WHAT THIS TASK INVOLVES >> For the material below, output exactly the span from the line with "15: (155, 296)" to the line with "35: (366, 313)", including both, and nothing besides.

THE INPUT >>
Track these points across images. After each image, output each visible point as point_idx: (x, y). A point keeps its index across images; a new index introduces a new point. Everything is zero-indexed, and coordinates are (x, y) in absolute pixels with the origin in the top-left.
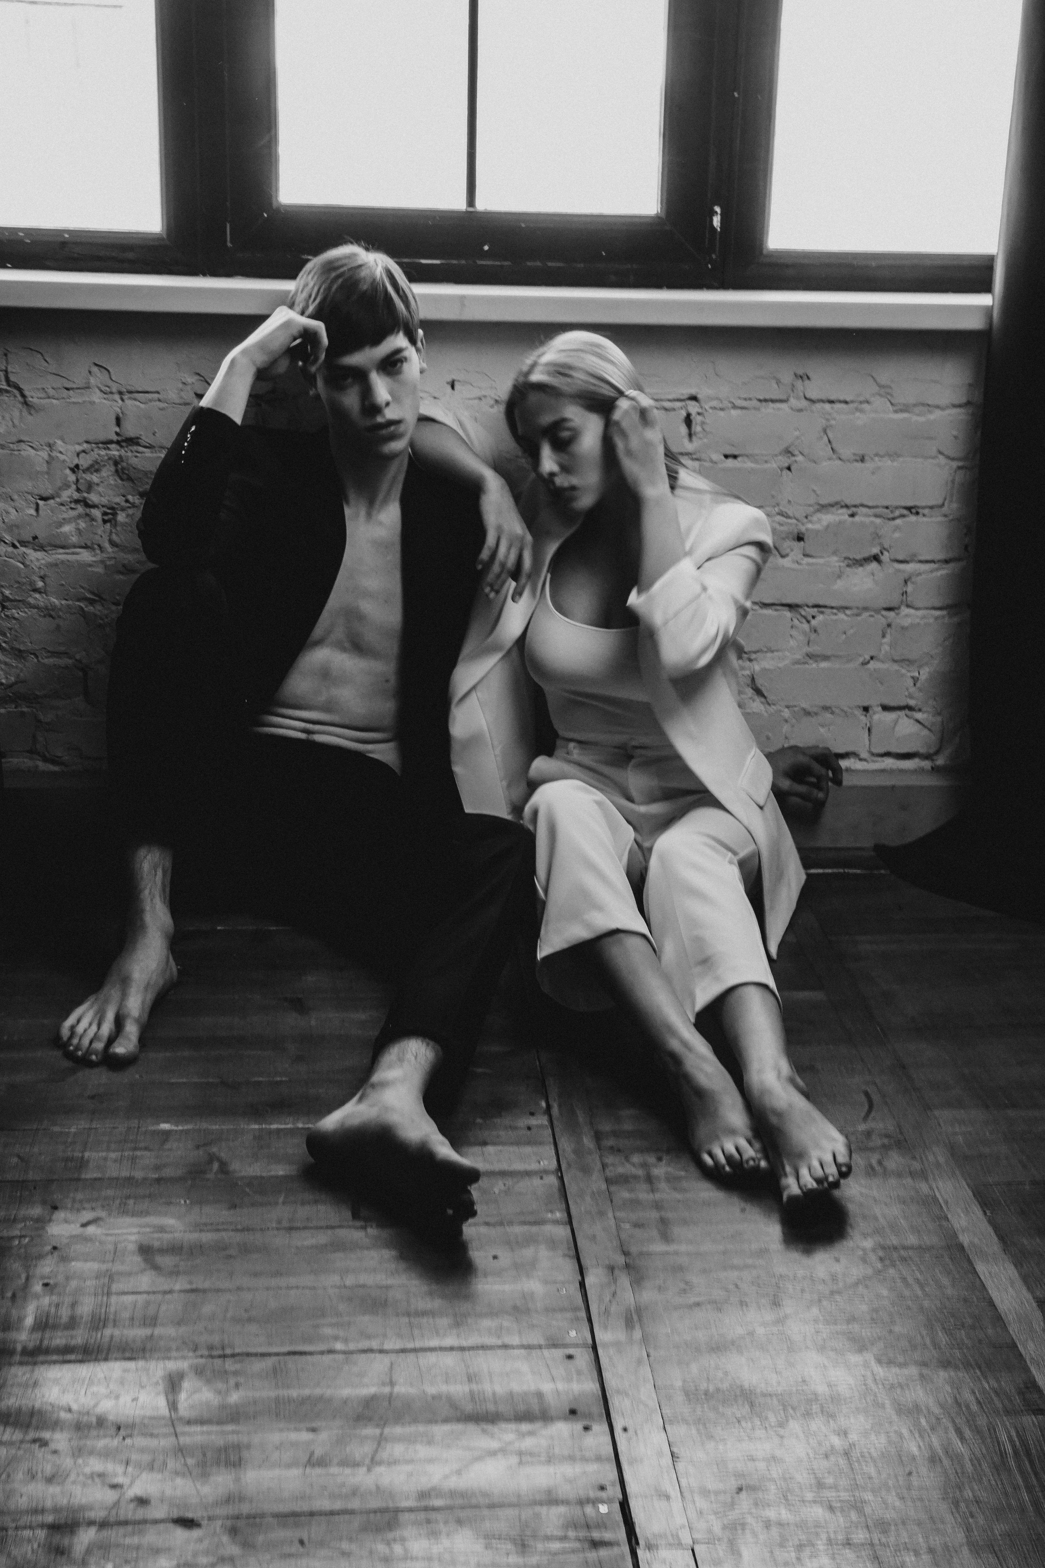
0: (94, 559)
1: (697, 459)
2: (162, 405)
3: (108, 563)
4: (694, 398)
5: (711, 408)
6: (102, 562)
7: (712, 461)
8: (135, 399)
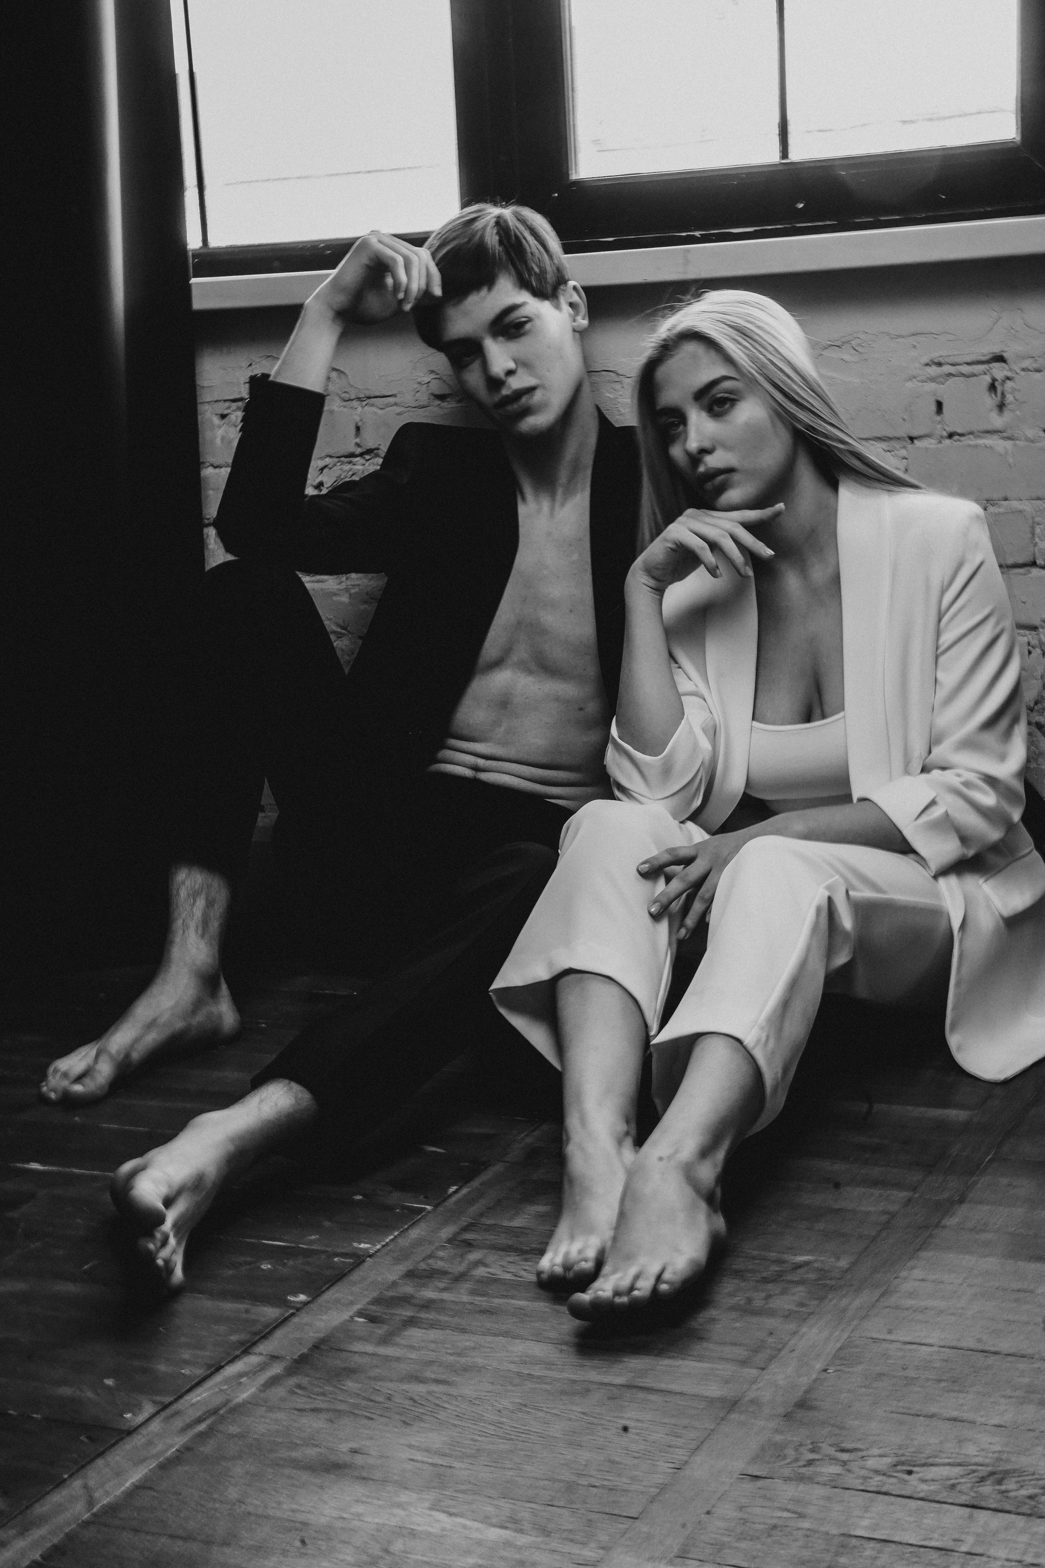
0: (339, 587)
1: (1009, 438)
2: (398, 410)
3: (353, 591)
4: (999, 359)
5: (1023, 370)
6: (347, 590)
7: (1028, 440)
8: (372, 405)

* * *

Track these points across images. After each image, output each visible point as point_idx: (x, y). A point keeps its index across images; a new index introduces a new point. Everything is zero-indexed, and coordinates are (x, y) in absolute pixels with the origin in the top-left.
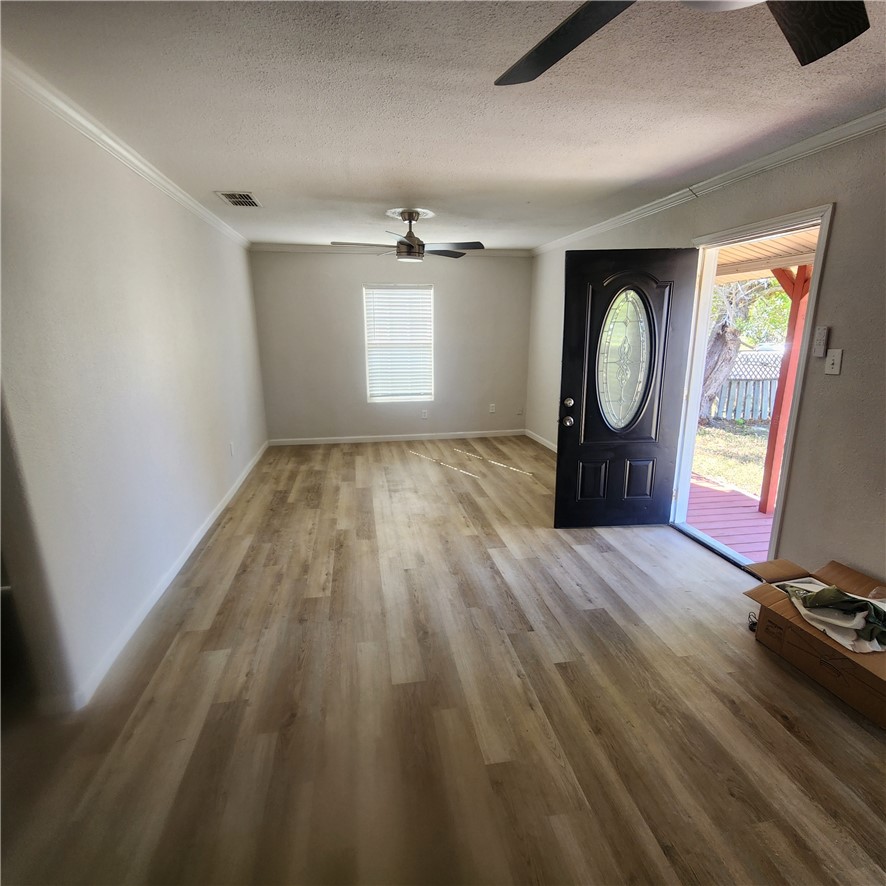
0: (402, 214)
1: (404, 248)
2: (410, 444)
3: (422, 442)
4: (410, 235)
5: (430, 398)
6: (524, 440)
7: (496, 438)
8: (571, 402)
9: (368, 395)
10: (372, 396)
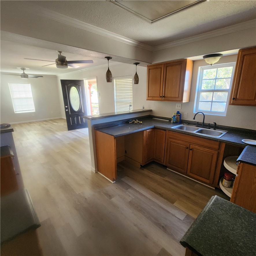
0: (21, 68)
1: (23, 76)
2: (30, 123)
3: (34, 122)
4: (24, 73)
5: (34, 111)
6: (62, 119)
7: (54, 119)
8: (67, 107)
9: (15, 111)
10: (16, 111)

...

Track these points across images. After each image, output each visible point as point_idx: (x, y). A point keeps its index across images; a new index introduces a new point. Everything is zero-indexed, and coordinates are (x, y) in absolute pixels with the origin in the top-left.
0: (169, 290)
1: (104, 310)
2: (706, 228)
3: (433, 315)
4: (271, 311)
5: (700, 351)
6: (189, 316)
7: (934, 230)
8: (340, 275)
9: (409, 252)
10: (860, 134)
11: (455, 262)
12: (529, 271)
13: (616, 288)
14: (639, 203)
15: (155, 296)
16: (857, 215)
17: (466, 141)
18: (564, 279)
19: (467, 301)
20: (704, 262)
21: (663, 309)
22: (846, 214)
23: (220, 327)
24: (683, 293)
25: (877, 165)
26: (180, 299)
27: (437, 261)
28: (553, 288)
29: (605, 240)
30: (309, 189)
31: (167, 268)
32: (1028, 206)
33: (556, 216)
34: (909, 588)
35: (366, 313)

TASK RESPONSE >>
15: (155, 296)
16: (857, 215)
17: (466, 141)
18: (564, 279)
19: (467, 301)
20: (704, 262)
21: (663, 309)
22: (846, 214)
23: (220, 327)
24: (683, 293)
25: (877, 165)
26: (180, 299)
27: (437, 261)
28: (553, 288)
29: (605, 240)
30: (309, 189)
31: (167, 268)
32: (1028, 206)
33: (556, 216)
34: (909, 588)
35: (366, 313)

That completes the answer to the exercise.